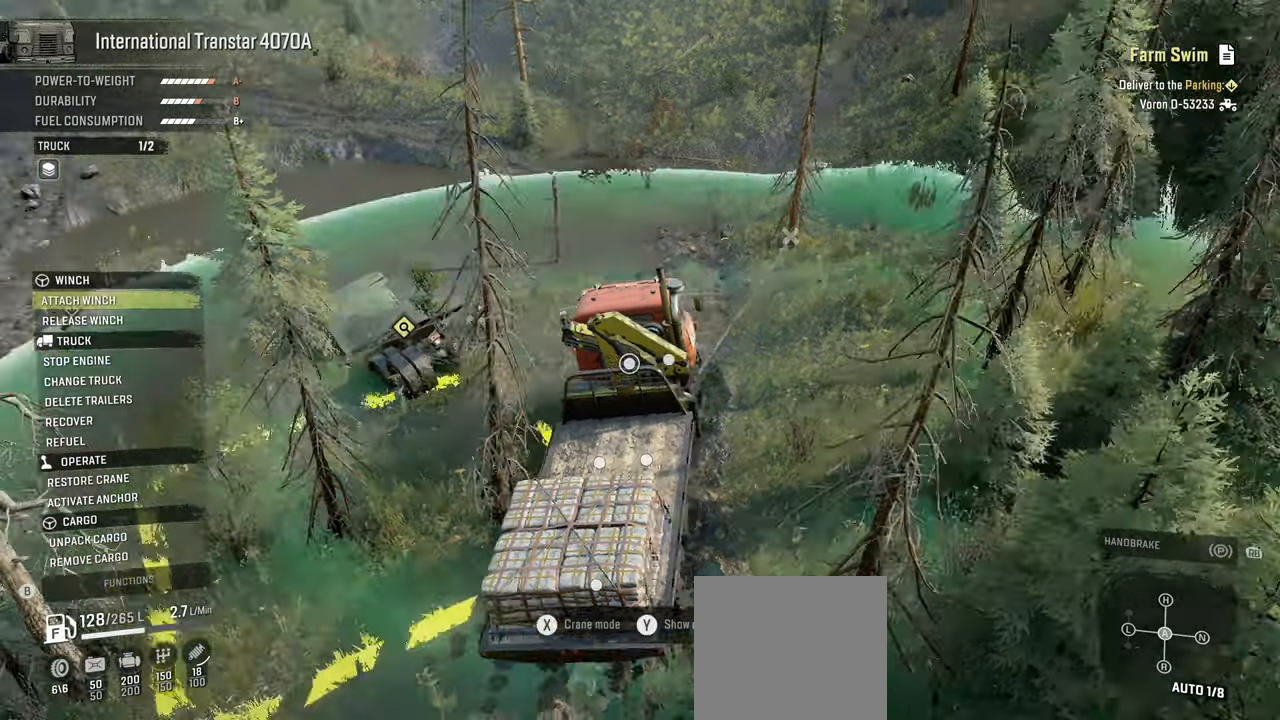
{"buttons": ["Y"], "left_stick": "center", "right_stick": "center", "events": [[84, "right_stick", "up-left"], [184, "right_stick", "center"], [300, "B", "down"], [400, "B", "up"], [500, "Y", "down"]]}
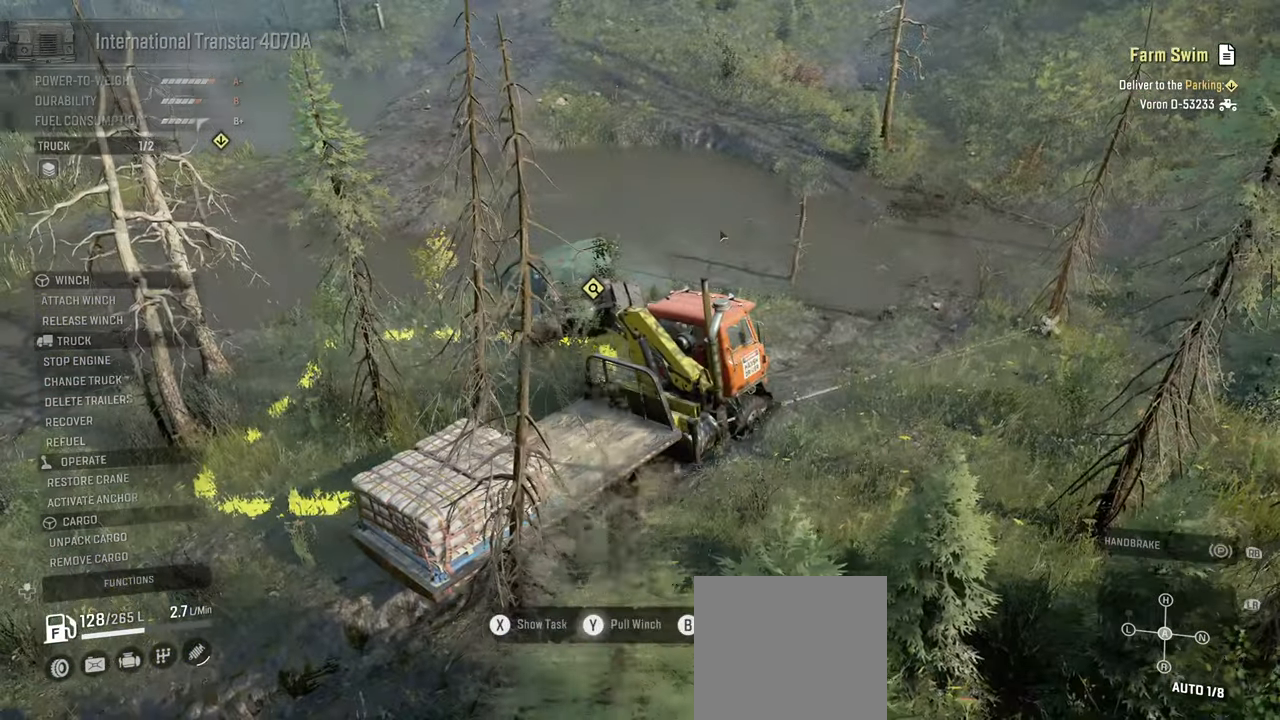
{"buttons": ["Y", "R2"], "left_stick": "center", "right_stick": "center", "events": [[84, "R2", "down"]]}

...

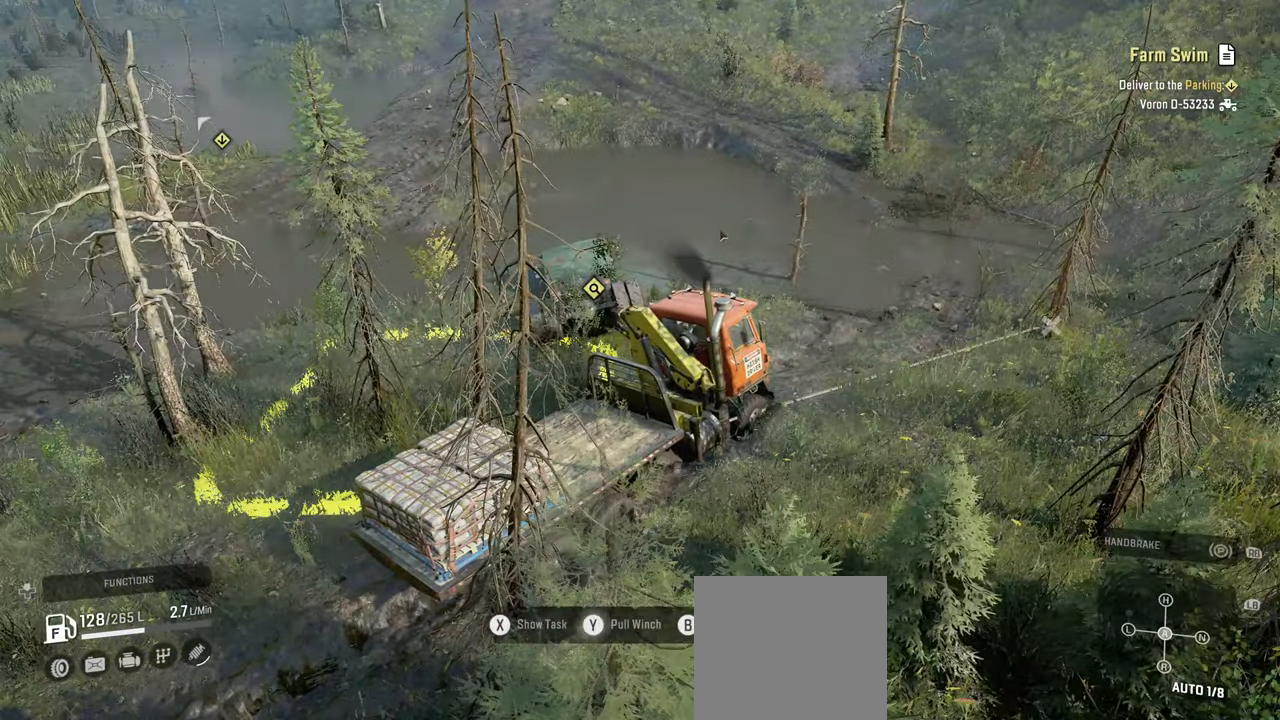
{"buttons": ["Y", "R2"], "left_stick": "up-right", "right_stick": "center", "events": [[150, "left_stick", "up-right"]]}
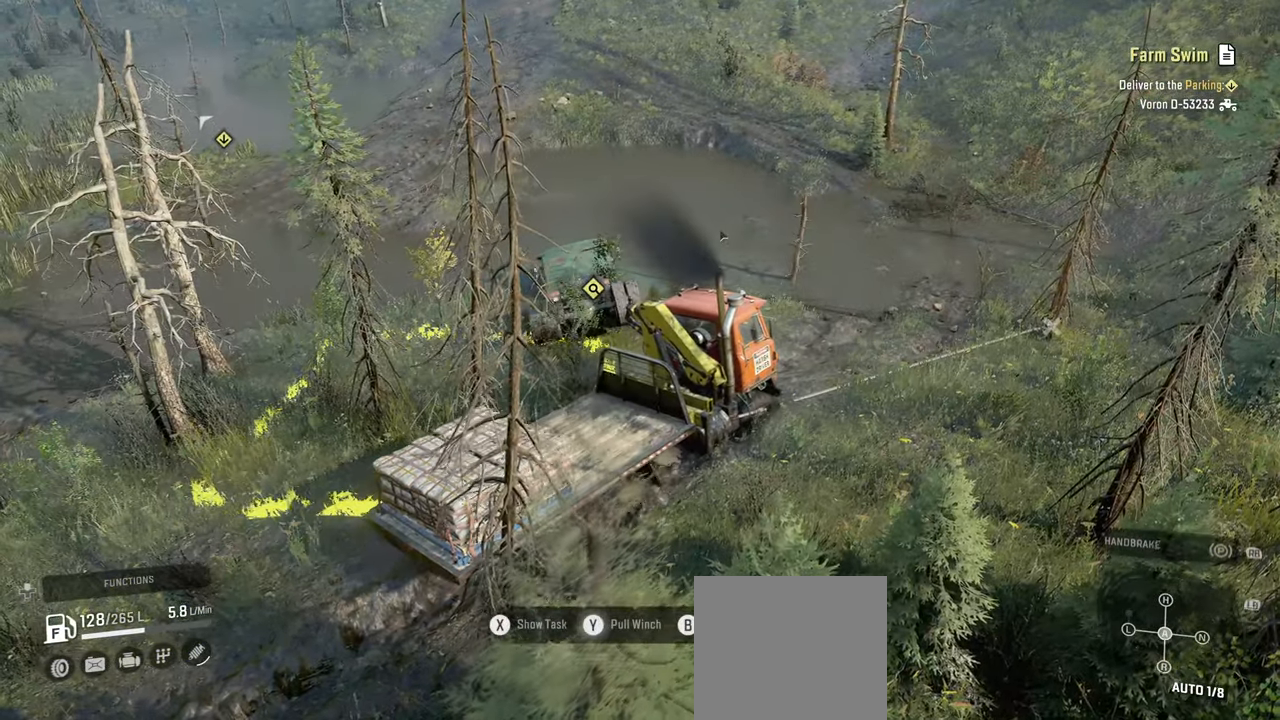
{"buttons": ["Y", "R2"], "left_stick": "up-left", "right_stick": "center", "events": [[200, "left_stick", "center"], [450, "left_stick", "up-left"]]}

WHAT YOU ARE ASKED TO DO: Using only the data above, copy out the lines that include the word "down".

RESPONSE TO THE TASK:
{"buttons": ["Y"], "left_stick": "center", "right_stick": "center", "events": [[84, "right_stick", "up-left"], [184, "right_stick", "center"], [300, "B", "down"], [400, "B", "up"], [500, "Y", "down"]]}
{"buttons": ["Y", "R2"], "left_stick": "center", "right_stick": "center", "events": [[84, "R2", "down"]]}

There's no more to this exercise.